An inability to safely move around may also inhibit your ability to drive, to go out with friends and family, even to hold a job and make money. One 2001 report found that rates of depression were alarmingly high at over 30% for people with mobility difficulty compared to less than 4% of those with no mobility difficulties. Mitigating the negative impact mobility problems has is a matter of finding the right care network, using supportive mobility aids, and continuing a valiant effort to exercise and socialize with others.
Types of Mobility Aids
The good news when it comes to the topic of mobility problems is that advancements in technology and design have engineered state of the art mobility aids which can help those who do experience trouble standing and walking make the most of their effort. Mobility aids are developed to empower and support a person’s movements and balance, not to shine a light on their disability or mobility problems. Mobility aids include:
- Walkers – basic, lightweight frames composed of sturdy materials like aluminum, walkers come in a variety of adjustable heights and are best used with non-slip feet that prevent common falls.

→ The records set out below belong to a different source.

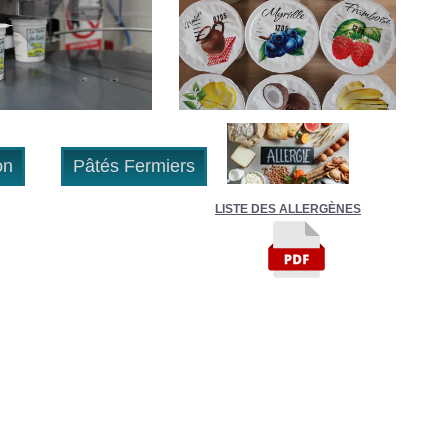
Pâtés Fermiers
LISTE DES ALLERGÈNES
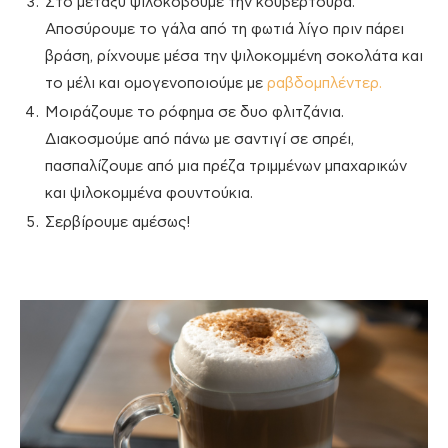
Στο μεταξύ ψιλοκόβουμε την κουβερτούρα.
Αποσύρουμε το γάλα από τη φωτιά λίγο πριν πάρει
βράση, ρίχνουμε μέσα την ψιλοκομμένη σοκολάτα και
το μέλι και ομογενοποιούμε με
ραβδομπλέντερ.
Μοιράζουμε το ρόφημα σε δυο φλιτζάνια.
Διακοσμούμε από πάνω με σαντιγί σε σπρέι,
πασπαλίζουμε από μια πρέζα τριμμένων μπαχαρικών
και ψιλοκομμένα φουντούκια.
Σερβίρουμε αμέσως!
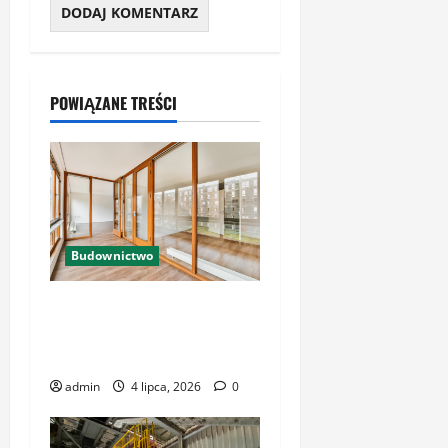
POWIĄZANE TREŚCI
Budownictwo
Okna i drzwi do Twojego
domu – wszystko, co musisz
wiedzieć
admin
4 lipca, 2026
0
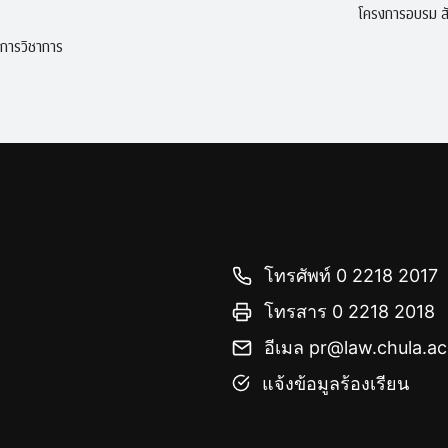
โครงการอบรม สั
ง
ิการวิชาการ
โทรศัพท์ 0 2218 2017
โทรสาร 0 2218 2018
อีเมล pr@law.chula.ac
แจ้งข้อมูลร้องเรียน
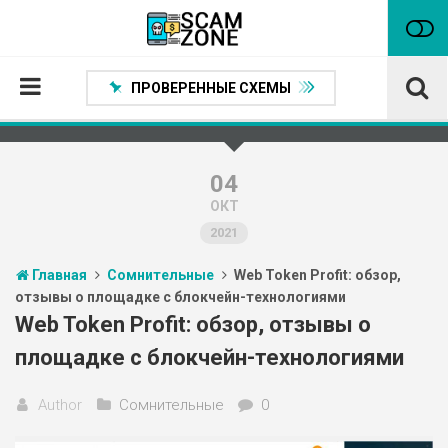
ПРОВЕРЕННЫЕ СХЕМЫ
Главная
Проверенные способы заработка
04
ОКТ
Нейтральные
2021
Сомнительные
Главная
Сомнительные
Web Token Profit: обзор,
Статьи
отзывы о площадке с блокчейн-технологиями
Партнеры
Web Token Profit: обзор, отзывы о
площадке с блокчейн-технологиями
Author
Сомнительные
0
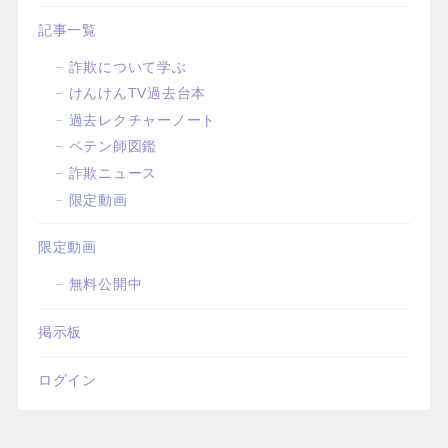
記事一覧
詐欺について学ぶ
けんけんTV過去台本
過去レクチャーノート
ペテン師図鑑
詐欺ニュース
限定動画
限定動画
無料公開中
掲示板
ログイン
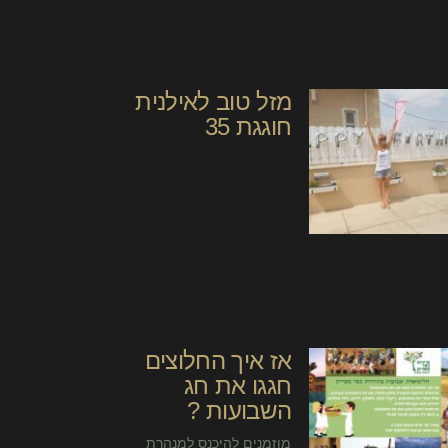
מזל טוב לאילנית
חוגגת 35
אז איך החלוצים
חגגו את חג
השבועות ?
מוזמנים להיכנס למנהרת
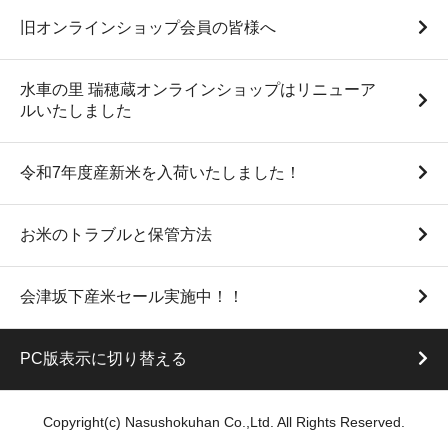
旧オンラインショップ会員の皆様へ
水車の里 瑞穂蔵オンラインショップはリニューア
ルいたしました
令和7年度産新米を入荷いたしました！
お米のトラブルと保管方法
会津坂下産米セール実施中！！
PC版表示に切り替える
Copyright(c) Nasushokuhan Co.,Ltd. All Rights Reserved.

- Knee scooters – knee scooters are 3 or 4-wheeled devices that look similar to a bike without pedals and feature a raised platform to rest a weak or injured leg.
- Crutches – wondering how to choose the best crutch for your needs? Depending on the type of injury you have incurred, or the condition which has impaired your mobility, your choice of crutch may range from axillary (classic underarm crutch) to forearm (elbow) or platform crutches.
- Canes – canes have been around for over a century and still provide great support in both single-tip and quad-tip varieties.
- Wheelchairs – manual and motorized wheelchairs boast loads of new features like adjustable leg rests, lumbar support cushions, and removable head mounts (just the name a few).
Prior to using a mobility aid, your doctor may be able to address any existing difficulties you have before they develop into full-fledged mobility problems. Physical and occupational therapy, smoking cessation counseling, and diet and exercise regimens, for example, can go a long way in helping you strengthen muscles and bones, lose weight, and avoid chronic illness.